■ Activity ■
Lay out everything from the line containing "соц. обслуживание (кроме" down to the end of the data as a Markdown table with the columns No. and Text line, one numbered row per line. Skip blank lines and leave out the pictures.
━━━━━━
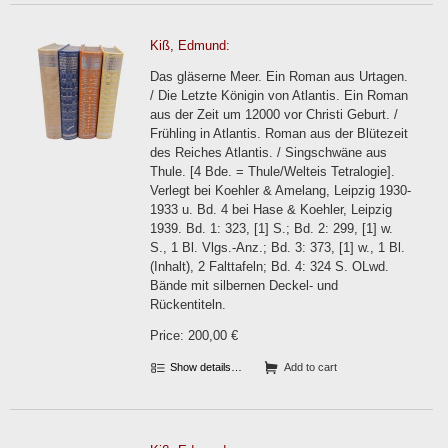
Kiß, Edmund:
Das gläserne Meer. Ein Roman aus Urtagen.
/ Die Letzte Königin von Atlantis. Ein Roman
aus der Zeit um 12000 vor Christi Geburt. /
Frühling in Atlantis. Roman aus der Blütezeit
des Reiches Atlantis. / Singschwäne aus
Thule. [4 Bde. = Thule/Welteis Tetralogie].
Verlegt bei Koehler & Amelang, Leipzig 1930-
1933 u. Bd. 4 bei Hase & Koehler, Leipzig
1939. Bd. 1: 323, [1] S.; Bd. 2: 299, [1] w.
S., 1 Bl. Vlgs.-Anz.; Bd. 3: 373, [1] w., 1 Bl.
(Inhalt), 2 Falttafeln; Bd. 4: 324 S. OLwd.
Bände mit silbernen Deckel- und
Rückentiteln.
Price: 200,00 €
Show details…
Add to cart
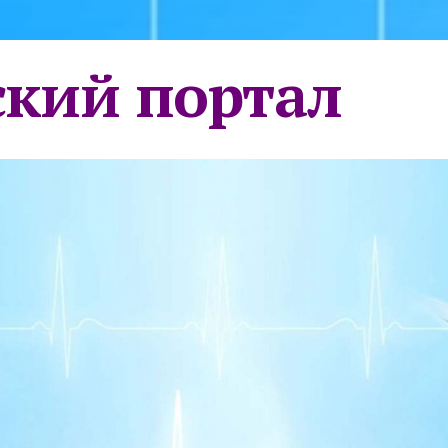
кий портал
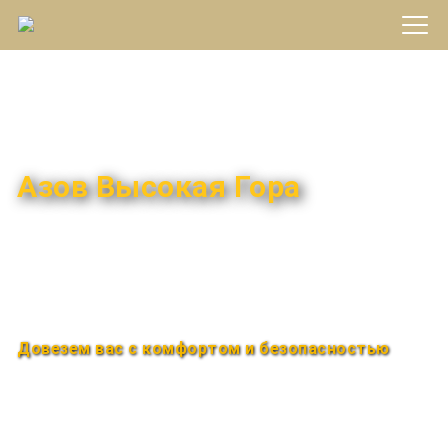
Междугороднее такси
Азов Высокая Гора
Быстро и удобно
Круглосуточно
Довезем вас с комфортом и безопасностью
Закажи по телефону
+7 (960) 850-88-33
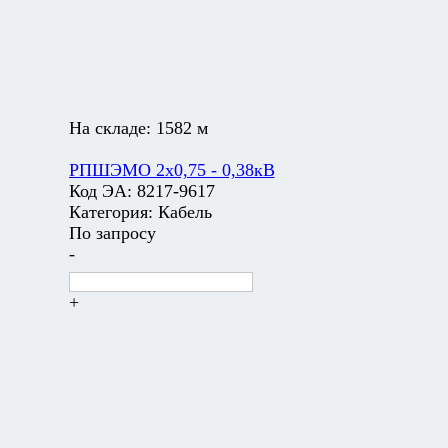
На складе:
1582 м
РПШЭМО 2х0,75 - 0,38кВ
Код ЭА:
8217-9617
Категория:
Кабель
По запросу
-
+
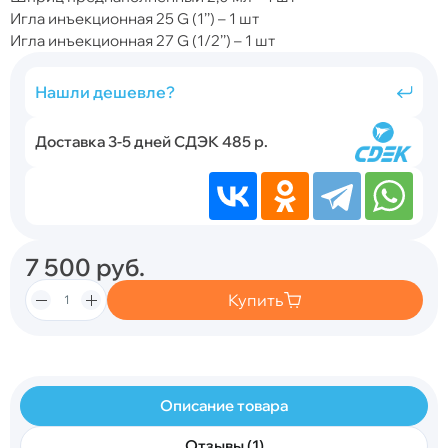
Игла инъекционная 25 G (1’’) – 1 шт
Игла инъекционная 27 G (1/2’’) – 1 шт
Нашли дешевле?
Доставка 3-5 дней СДЭК 485 р.
7 500
руб.
Купить
Описание товара
Отзывы (1)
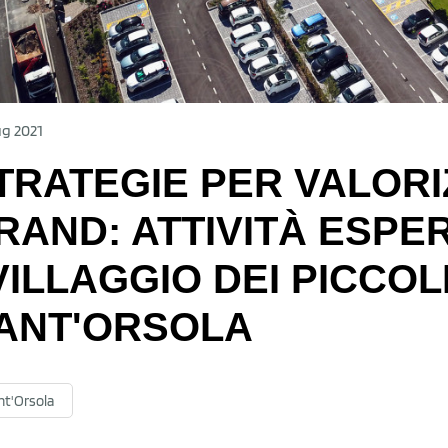
g 2021
TRATEGIE PER VALORI
RAND: ATTIVITÀ ESPER
VILLAGGIO DEI PICCOLI
ANT'ORSOLA
nt'Orsola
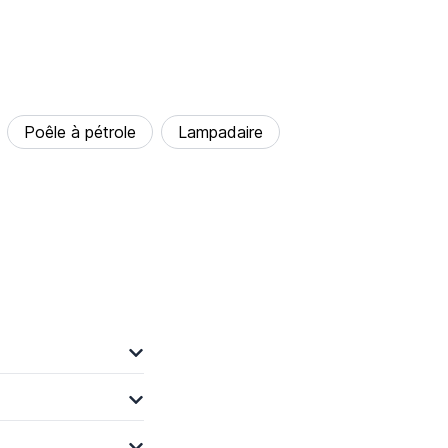
Poêle à pétrole
Lampadaire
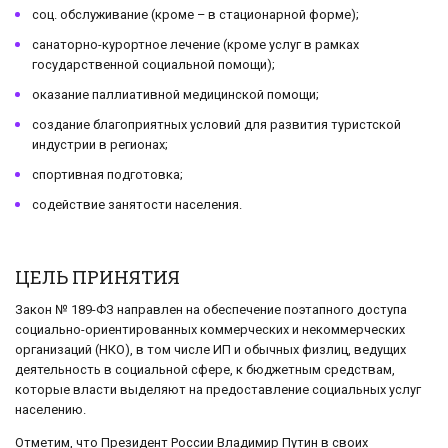
соц. обслуживание (кроме – в стационарной форме);
санаторно-курортное лечение (кроме услуг в рамках
государственной социальной помощи);
оказание паллиативной медицинской помощи;
создание благоприятных условий для развития туристской
индустрии в регионах;
спортивная подготовка;
содействие занятости населения.
ЦЕЛЬ ПРИНЯТИЯ
Закон № 189-ФЗ направлен на обеспечение поэтапного доступа
социально-ориентированных коммерческих и некоммерческих
организаций (НКО), в том числе ИП и обычных физлиц, ведущих
деятельность в социальной сфере, к бюджетным средствам,
которые власти выделяют на предоставление социальных услуг
населению.
Отметим, что Президент России Владимир Путин в своих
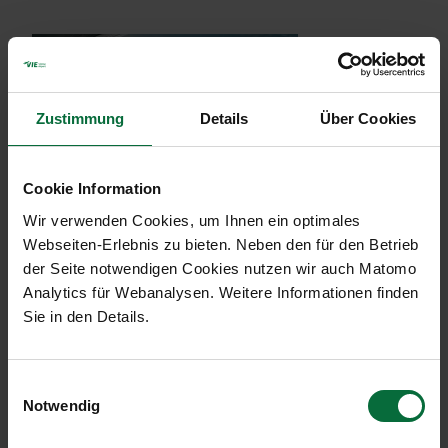
1
Zustimmung
Details
Über Cookies
Cookie Information
Wir verwenden Cookies, um Ihnen ein optimales
Webseiten-Erlebnis zu bieten. Neben den für den Betrieb
der Seite notwendigen Cookies nutzen wir auch Matomo
Analytics für Webanalysen. Weitere Informationen finden
Sie in den Details.
2
Einwilligungsauswahl
Notwendig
━━━━━━
■ Solution to this problem ■
| No. | Text line |
|---|---|
| 1 | соц. обслуживание (кроме – в стационарной форме); |
| 2 | санаторно-курортное лечение (кроме услуг в рамках |
| 3 | государственной социальной помощи); |
| 4 | оказание паллиативной медицинской помощи; |
| 5 | создание благоприятных условий для развития туристской |
| 6 | индустрии в регионах; |
| 7 | спортивная подготовка; |
| 8 | содействие занятости населения. |
| 9 | ЦЕЛЬ ПРИНЯТИЯ |
| 10 | Закон № 189-ФЗ направлен на обеспечение поэтапного доступа |
| 11 | социально-ориентированных коммерческих и некоммерческих |
| 12 | организаций (НКО), в том числе ИП и обычных физлиц, ведущих |
| 13 | деятельность в социальной сфере, к бюджетным средствам, |
| 14 | которые власти выделяют на предоставление социальных услуг |
| 15 | населению. |
| 16 | Отметим, что Президент России Владимир Путин в своих |
| 17 | 1 |
| 18 | Zustimmung |
| 19 | Details |
| 20 | Über Cookies |
| 21 | Cookie Information |
| 22 | Wir verwenden Cookies, um Ihnen ein optimales |
| 23 | Webseiten-Erlebnis zu bieten. Neben den für den Betrieb |
| 24 | der Seite notwendigen Cookies nutzen wir auch Matomo |
| 25 | Analytics für Webanalysen. Weitere Informationen finden |
| 26 | Sie in den Details. |
| 27 | 2 |
| 28 | Einwilligungsauswahl |
| 29 | Notwendig |